The faculty association pushed White to lobby for funding above the formal request made to Sacramento in order to increase the number of mental health therapists on campuses. When that failed, the association tried unsuccessfully to find the funds through a state bill.

That effort may have failed, White said, but there are now more mental health services available for CSU students.

"We make sure that we either provide the service directly or give a student in a place of service as quickly as possible to deal with these burgeoning issues of mental health," White said.

The ratio of mental health therapists per student is well below nationally recommended ratios at most campuses. There's more for the next Cal State chancellor to do in order to improve student mental health services, he said.

"We can't do everything for everybody all the time, but we are very committed to this," White said.

FINDING THE NEXT CHANCELLOR

White said he hopes the board of trustees picks a chancellor who will maintain relationships with Sacramento lawmakers, since funding for the university system rises and falls based on elected officials' votes.

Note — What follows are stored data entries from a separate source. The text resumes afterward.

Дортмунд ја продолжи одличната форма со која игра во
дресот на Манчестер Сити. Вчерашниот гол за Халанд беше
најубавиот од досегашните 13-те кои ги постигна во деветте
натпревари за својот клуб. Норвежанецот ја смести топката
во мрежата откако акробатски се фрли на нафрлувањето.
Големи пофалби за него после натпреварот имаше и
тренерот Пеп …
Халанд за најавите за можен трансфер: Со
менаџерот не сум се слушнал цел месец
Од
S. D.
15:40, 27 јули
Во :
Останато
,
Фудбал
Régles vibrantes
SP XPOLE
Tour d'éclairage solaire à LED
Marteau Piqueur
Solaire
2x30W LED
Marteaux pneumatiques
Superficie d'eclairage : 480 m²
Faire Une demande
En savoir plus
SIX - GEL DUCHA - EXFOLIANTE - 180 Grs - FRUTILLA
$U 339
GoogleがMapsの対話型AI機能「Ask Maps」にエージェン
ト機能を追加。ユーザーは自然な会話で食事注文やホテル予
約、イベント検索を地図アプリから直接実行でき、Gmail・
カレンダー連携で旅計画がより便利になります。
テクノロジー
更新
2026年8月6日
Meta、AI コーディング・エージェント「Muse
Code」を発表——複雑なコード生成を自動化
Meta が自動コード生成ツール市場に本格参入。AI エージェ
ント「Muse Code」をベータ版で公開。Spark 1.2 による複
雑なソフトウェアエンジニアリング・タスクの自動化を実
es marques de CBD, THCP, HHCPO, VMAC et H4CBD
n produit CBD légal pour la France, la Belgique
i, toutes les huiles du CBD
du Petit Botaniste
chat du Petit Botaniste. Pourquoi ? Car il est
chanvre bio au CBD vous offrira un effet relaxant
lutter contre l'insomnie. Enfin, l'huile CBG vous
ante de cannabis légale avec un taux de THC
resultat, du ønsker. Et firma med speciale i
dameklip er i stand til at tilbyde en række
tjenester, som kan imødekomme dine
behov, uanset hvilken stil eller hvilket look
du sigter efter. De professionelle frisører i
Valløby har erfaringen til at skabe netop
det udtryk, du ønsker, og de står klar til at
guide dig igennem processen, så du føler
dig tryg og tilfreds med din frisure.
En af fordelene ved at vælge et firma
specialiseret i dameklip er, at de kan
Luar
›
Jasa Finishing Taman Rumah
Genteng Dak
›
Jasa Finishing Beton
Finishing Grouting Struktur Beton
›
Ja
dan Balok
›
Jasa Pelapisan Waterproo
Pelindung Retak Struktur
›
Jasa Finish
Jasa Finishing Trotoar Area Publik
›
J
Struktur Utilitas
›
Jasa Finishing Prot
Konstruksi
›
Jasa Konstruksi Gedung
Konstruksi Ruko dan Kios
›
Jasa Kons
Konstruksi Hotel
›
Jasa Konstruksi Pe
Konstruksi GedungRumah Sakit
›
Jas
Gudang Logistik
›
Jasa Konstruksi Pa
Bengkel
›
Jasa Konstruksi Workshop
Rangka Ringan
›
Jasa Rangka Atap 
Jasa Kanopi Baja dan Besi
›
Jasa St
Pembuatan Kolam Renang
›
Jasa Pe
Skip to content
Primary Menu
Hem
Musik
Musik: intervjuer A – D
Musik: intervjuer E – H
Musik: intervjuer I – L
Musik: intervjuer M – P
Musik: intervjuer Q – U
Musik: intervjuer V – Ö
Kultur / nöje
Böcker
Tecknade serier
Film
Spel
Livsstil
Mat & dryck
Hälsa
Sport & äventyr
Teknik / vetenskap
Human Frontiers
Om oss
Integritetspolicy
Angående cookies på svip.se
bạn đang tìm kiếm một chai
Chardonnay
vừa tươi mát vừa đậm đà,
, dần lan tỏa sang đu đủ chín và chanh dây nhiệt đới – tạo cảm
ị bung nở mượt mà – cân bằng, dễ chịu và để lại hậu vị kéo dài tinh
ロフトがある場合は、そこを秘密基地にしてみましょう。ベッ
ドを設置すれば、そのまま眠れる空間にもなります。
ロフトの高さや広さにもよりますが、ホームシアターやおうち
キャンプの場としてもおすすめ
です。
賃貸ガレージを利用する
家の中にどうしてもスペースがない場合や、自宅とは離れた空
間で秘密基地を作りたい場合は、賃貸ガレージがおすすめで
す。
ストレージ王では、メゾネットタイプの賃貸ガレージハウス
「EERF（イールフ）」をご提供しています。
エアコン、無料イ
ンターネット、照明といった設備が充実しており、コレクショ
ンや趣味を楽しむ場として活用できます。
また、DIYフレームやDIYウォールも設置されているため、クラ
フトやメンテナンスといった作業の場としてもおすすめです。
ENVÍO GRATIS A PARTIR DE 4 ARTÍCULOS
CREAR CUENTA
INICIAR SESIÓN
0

"I don't see the trustees making a wholesale shift that we're going to turn the university, 180 degrees in a different direction. I think they'll be looking for somebody to build on the past and take us to new heights in the future," he said.

The faculty association's Eagan said she hopes trustees pick a chancellor who has experience as a CSU professor and is more attuned to faculty needs.

White, who's 70, didn't say what plans he has after retirement in June, but indicated that he wants to spend more time with family. He said his son is a sophomore in high school in Long Beach and plays water polo, which White also played.